Recently, Ed Hudgins, the executive director of The Atlas Society, interviewed Michael Shermer about “a wide-ranging interview on reason, science, pseudo-science, politics, and much more”. READ the interview >



  1. Mark Anderson says:

    Unbelievable… Isnt A universe with God so much better than without? its saddens me to see such a book. God loves you all he sent his son to die for you. please dont forget that, he will not forget you.

  2. Emily Dion says:

    Mark, LOL! Aw, so cute. Jesus, I mean God, will save us all. Unless you’re gay. Or eat shellfish. Etc.

  3. ocean says:

    LOL, where have you been for the last 50 years? Under a stone? It’s been clear to everyone for the last many years that the true God is “The Spaghetti Monster”.

    Ohhh, hope I spelt his name correctly or he might turn me into a meatball!

    But he loves me :/

  4. Prajoski says:

    Contrary to popular belief, man created God in his own image.

  5. Dave Leighton says:

    Mark/Jenna – to answer your question – NO a universe based on knowledge, truth and tolerant understanding is much better. I consider that it is now time to really mobilise the Anti-theist approach and create a tide of open questioning that should shake up the cosy, “religion based” attitudes where change can be ignored because it hurts to think!

  6. Doaa says:

    Of course you need to think and question. The question is: was this whole universe and perfect organization came about on its own? answer that. Don’t tell me particles were dropped to planet earth to create you and me.

    For every beautiful architecture, there is an architect. God is above this example.

    He groups Islam with Judaism and Christianity, I totally disagree. Muslims believe that Science is a reflection of God in a way where there is no contradiction between science and religion. Muslim scholars were scientists, physicians and astrophysics. Check your history.

    Imagine your world black and white, look around you, there are signs for every human being. Just open our eyes. You already feel crappy when you don’t know what is your purpose in life.

    READ, keep on reading and you’ll find explanations…

  7. Bill R says:

    If this god is an all knowing, omnipresent entity that knows the past and the future, what a sick game it is playing. Thousands of years of people playing this game when the end result for each and everyone of us was known by the god before it even started, sick!

    Get real, there isn’t a god, only those who prey on the insecurities of the individuals (e.g. Jim Baker, Jim Jones, Jim Swaggart etc etc).

    The catholic church molesting our children, the muslim mutilating the genitalia of women, the other christian religions constantly building bigger edifaces to honor the local pastors ego.

    History shows that religions will use the latest weaponry at hand, be it a sword, rifle or an improvised explosive device to further their cause, how long till they get nuclear capability, and use it.
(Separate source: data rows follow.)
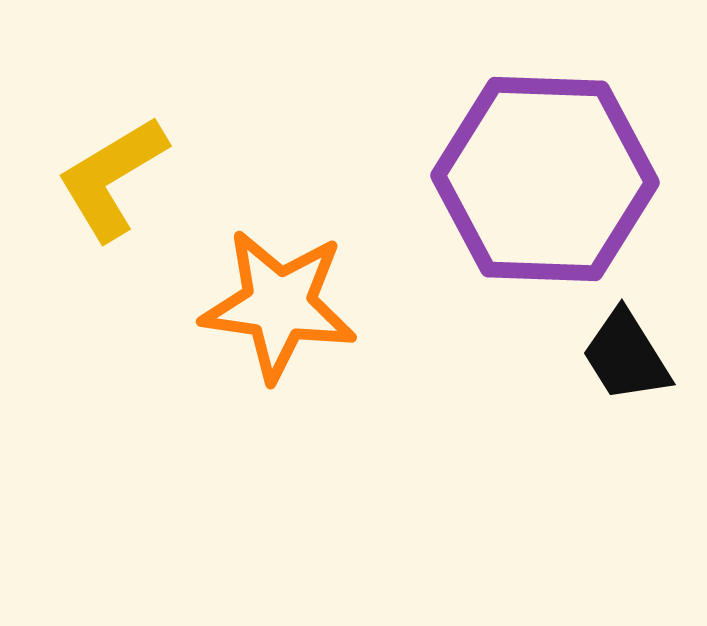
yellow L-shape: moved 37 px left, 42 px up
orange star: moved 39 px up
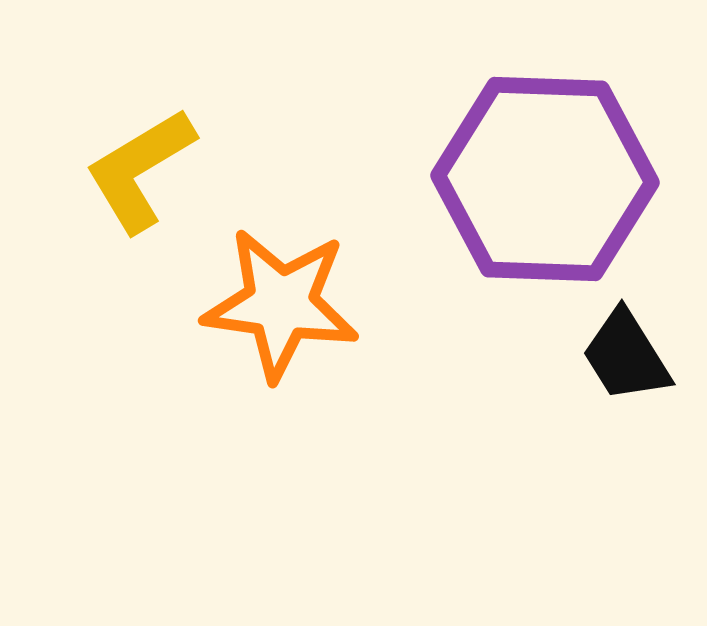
yellow L-shape: moved 28 px right, 8 px up
orange star: moved 2 px right, 1 px up
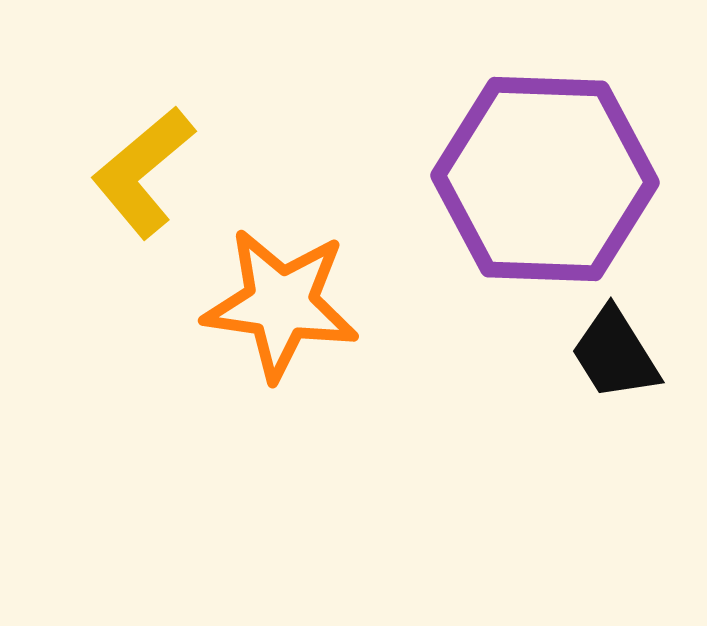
yellow L-shape: moved 3 px right, 2 px down; rotated 9 degrees counterclockwise
black trapezoid: moved 11 px left, 2 px up
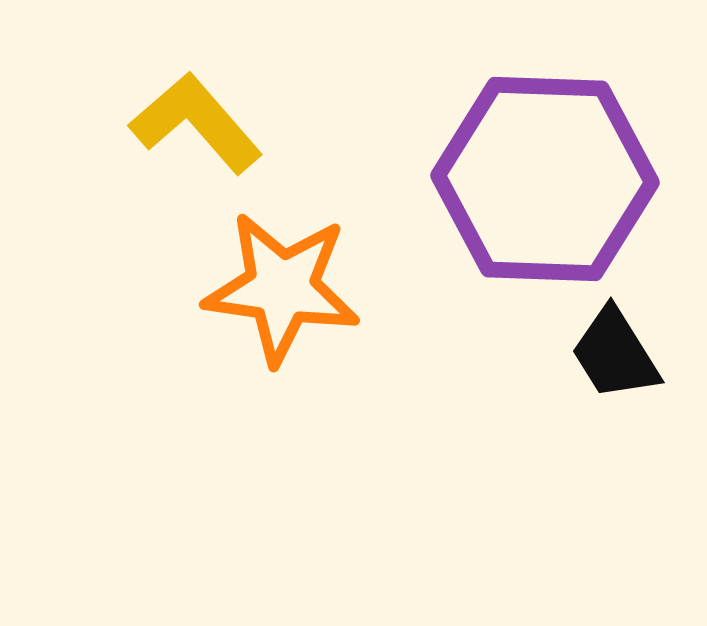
yellow L-shape: moved 53 px right, 49 px up; rotated 89 degrees clockwise
orange star: moved 1 px right, 16 px up
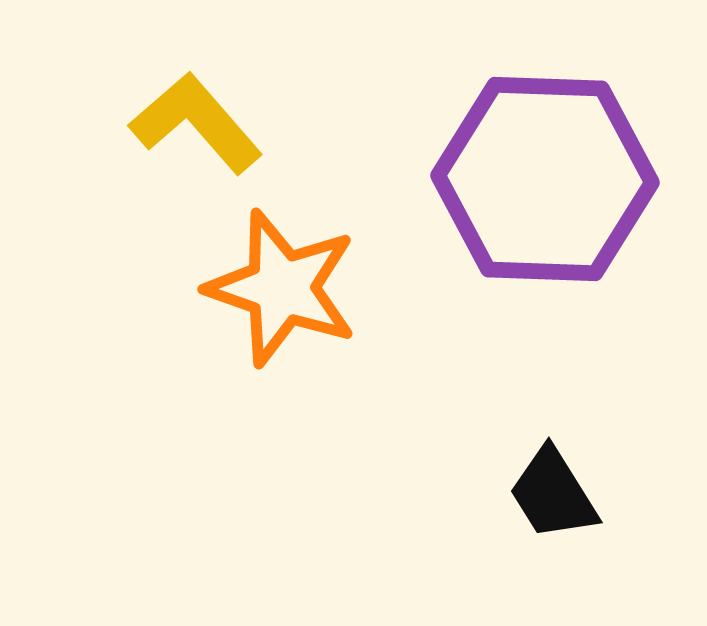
orange star: rotated 11 degrees clockwise
black trapezoid: moved 62 px left, 140 px down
    The world cannot afford your silly religions and superstitions. Give it up for my, and your childrens future.

  8. Jba says:

    Read the entire bible. Try to find a loop hole. Fail miserably. Look at the history the bible mentions. An earthquake opening a jail cell. Guess who escaped? The Christians. Jesus DIED. Three days later, he’s walking around with holes in his hands. Fact. Their are eye witness accounts of people watching Jesus walk around AFTER his death. How does science explain that? He was cut in hundreds of places on his body, nailed to a cross, tortured until he was dead, then stuck in a tomb for three days. You go and survive that. Then an at least one-thousand pound rock was moved from his tomb entrance and both of the tomb’s guards were unconscious. Have science explain that. And by the way, I’m twelve and smarter than every atheist on the planet.

  9. pbrower2a says:

    It all depends upon how narrowly one defines “God”. If by God one means an entity defined largely by a religious culture, then one will have doubt if one has credibility. If one reduces the meaning of “God” to the uttermost and undeniable reality of the Universe (like physical and mathematical laws) then one can’t deny “God” in that sense.